Edgar Moron: Ein bedrückendes Beispiel für Raubtierkapitalismus

"Die Kritik an ungebremstem Kapitalismus ist kein theoretischer Diskurs sondern bedrückende Praxis", erklärte SPD-Fraktionsvorsitzender Edgar Moron nach einem Gespräch mit Betriebsräten der Firma Denison Hydrauliks in Hilden. Trotz bester Aussichten am Standort Hilden und einer hervorragenden Rendite solle ein traditioneller Hersteller von Hydrauliksystemen platt gemacht werden, um noch größere Gewinne an anderer Stelle zu erzielen. Die neuen Eigentümer zeigten keinerlei soziale Verantwortung für die Arbeitnehmer und deren Familien, kritisierte Moron. "Das ist ein klassisches Beispiel für das, was Helmut Schmidt Raubtier-Kapitalismus genannt hat", sagte der SPD-Fraktionsvorsitzende.

Die Firma Denison schreibe tief schwarze Zahlen, habe einen Jahresumsatz von 30 Millionen Euro, 190 Mitarbeiter und 19 Auszubildende.

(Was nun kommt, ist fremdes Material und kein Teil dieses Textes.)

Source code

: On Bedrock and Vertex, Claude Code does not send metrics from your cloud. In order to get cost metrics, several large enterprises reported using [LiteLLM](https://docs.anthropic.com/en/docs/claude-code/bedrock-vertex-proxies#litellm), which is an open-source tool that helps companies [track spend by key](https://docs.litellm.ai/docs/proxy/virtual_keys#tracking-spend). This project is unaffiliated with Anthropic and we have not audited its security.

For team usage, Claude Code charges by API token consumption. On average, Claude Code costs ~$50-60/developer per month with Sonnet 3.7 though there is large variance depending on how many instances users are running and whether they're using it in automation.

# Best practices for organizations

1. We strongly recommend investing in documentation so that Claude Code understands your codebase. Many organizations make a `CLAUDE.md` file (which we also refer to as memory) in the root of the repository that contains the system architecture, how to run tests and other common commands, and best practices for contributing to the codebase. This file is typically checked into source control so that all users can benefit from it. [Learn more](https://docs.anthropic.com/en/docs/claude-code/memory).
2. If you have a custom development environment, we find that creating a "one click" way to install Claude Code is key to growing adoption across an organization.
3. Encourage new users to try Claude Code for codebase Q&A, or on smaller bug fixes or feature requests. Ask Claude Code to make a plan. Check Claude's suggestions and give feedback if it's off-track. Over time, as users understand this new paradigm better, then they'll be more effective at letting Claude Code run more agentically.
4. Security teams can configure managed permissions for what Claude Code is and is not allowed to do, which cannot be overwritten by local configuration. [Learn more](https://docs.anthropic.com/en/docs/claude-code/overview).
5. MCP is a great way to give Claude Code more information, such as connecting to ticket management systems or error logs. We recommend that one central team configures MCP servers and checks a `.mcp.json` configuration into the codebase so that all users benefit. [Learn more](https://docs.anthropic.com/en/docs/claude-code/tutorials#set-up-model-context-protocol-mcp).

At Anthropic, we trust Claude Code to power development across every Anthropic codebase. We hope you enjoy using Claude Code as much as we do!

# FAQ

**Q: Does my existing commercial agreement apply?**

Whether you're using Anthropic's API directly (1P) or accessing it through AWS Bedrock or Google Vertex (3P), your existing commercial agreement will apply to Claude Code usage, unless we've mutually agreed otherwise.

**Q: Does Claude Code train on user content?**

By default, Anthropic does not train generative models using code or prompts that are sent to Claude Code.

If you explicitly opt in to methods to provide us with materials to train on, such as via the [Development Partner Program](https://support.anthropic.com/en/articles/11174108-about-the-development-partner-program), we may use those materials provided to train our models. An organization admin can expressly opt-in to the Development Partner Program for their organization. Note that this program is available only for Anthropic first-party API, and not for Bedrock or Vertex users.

Sie sei im Februar 2000 von der amerikanischen Firma Hannifin Corporation übernommen worden. Im März 2005 habe diese Firma angekündigt, die Produktion in Hilden aufzugeben und Denison Hydrauliks zu schließen. NAch dem Gespräch mit dem Betriebsrat zeigte sich Edgar Moron bedrückt und empört über diese Entwicklung. "Das ist ein schlagender Beweis dafür, wie berechtigt die Kritik an Fehlentwicklungen in der Wirtschaft ist", kommentierte Moron.

Moron will den Ministerpräsidenten und den Wirtschaftsminister bitten, den Betriebsrat im Kampf um den Erhalt des Werkes in Hilden zu unterstützen. Es müsse auch geprüft werden, ob die Firma an anderer Stelle staatliche Beihilfen für Ansiedlungs- oder Erweiterungspläne erhalte. "Es ist höchste Zeit, die Unternehmen und Unternehmer in Deutschland stärker in die Pflicht zu nehmen, damit sie ihre soziale und gesellschaftliche Verantwortung wahrnehmen", erklärte Edgar Moron.